When I was at school, I was very good at passing exams. But it was a rather trivial game - a game I played conscientiously, since that was the only thing anyone desired of me. There's no room for direct participation in the subject matter in the way that there's room to just dance, or just knit something. And I never had any perception of making progress in anything; indeed I did four A-Levels, 10 GCSE's and a university degree without ever having any real sense that progress, in the sense of getting better at something than I was last week, was even possible. To me, they were all just one literacy test after another, with minor variations in the contents of the text, and reading was what I did anyway to escape from boredom and bullies.

Things that don't have enough to be learned about them are boring, but learning things without room to just do them is something I've done more than enough of.

I think this might be the first post with both labels.

*Although that can be fun too, of course, under certain circumstances - mutual competition between overtly or covertly consenting individuals. Humans like a little sport when the opportunity arises, and it can keep our motivation going through hard times.


Anonymous said...

Same here - for most of my early life I did things because others thought they were "good". Then after a rupture, I started doing things not for others .. and on that journey of discovery - found tango.
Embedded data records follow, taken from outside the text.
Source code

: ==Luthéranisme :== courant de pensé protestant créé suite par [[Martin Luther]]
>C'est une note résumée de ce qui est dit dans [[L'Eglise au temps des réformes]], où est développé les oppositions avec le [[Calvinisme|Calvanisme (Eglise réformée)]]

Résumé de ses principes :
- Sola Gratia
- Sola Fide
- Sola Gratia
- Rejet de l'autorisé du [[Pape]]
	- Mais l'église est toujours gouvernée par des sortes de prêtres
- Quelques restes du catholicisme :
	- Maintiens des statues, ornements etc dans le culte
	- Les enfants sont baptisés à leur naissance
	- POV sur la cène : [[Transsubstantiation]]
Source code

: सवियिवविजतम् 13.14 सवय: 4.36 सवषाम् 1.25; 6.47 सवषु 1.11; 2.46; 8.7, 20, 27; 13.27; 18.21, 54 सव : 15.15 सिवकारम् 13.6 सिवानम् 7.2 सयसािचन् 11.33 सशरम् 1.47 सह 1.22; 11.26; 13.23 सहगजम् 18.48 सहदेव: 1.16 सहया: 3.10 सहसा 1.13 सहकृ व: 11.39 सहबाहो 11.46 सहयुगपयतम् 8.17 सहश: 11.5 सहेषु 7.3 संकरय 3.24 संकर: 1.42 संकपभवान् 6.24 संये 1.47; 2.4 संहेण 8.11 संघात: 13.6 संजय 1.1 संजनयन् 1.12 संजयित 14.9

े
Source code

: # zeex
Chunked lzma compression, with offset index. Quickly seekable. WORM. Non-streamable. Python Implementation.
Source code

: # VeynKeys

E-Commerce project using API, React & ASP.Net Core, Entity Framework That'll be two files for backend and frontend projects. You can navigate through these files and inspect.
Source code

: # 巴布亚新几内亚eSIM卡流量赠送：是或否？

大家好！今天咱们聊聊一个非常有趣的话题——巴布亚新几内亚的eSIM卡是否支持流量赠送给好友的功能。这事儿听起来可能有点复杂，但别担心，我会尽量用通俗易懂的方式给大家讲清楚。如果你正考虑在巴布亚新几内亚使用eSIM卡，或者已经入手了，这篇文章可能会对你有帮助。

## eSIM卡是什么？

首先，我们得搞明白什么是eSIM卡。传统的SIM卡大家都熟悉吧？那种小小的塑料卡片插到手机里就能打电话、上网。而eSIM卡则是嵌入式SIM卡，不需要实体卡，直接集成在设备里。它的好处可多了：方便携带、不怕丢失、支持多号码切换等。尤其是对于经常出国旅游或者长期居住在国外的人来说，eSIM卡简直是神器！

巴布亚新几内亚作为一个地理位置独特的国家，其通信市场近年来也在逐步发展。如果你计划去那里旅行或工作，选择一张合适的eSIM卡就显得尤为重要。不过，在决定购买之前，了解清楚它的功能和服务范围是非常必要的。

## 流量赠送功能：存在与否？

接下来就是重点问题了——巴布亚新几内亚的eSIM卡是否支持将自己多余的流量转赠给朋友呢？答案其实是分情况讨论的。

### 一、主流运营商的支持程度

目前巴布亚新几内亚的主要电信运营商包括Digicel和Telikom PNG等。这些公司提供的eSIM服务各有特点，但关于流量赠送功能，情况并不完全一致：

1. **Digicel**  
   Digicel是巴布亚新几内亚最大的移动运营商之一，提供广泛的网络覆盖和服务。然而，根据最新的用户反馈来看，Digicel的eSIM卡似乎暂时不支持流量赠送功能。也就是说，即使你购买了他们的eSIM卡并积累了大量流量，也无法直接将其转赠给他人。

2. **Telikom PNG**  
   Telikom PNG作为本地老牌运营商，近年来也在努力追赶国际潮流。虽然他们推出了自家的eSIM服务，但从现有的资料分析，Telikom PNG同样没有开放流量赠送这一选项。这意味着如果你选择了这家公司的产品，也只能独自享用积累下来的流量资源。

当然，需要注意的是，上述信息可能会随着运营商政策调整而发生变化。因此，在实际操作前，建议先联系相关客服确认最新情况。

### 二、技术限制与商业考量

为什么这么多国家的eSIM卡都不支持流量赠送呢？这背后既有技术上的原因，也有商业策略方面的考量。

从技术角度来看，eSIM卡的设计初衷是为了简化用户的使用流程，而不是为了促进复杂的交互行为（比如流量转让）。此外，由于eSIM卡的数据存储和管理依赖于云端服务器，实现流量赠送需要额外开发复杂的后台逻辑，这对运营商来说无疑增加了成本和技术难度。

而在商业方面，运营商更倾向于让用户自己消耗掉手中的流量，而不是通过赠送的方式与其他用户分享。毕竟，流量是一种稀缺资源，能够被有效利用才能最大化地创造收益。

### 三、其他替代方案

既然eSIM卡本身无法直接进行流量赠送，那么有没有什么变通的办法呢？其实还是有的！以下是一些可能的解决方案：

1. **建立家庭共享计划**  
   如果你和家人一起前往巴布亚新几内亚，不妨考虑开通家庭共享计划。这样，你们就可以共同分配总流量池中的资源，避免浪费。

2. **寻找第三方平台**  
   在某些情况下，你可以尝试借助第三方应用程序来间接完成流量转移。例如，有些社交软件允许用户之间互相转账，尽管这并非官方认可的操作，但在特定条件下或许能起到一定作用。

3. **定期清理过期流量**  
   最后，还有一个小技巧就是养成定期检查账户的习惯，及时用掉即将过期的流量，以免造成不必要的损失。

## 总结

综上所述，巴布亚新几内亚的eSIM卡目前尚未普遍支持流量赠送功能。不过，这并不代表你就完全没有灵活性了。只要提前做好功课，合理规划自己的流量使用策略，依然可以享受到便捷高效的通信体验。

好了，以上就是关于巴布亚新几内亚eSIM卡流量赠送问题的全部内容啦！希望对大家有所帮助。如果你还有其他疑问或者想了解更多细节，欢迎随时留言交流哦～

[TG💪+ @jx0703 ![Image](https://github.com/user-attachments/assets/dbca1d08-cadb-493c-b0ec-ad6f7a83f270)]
Its good for me, I don't do it for "others" to judge.

Tangocommuter said...

It's a serious indictment of an educational system that it rewards jumping through hoops, without encouraging or expecting any personal involvement. Jumping or failing to jump through hoops can be measured, and what's the point of personal involvement? But the Scottish Room 13 experiment, where 8 – 11 year-olds successfully run their own art studio in school has really shown that things can be organised better. & now it's become a worldwide movement.

& why limit it to art? Some children might benefit from access to a movement, dance studio.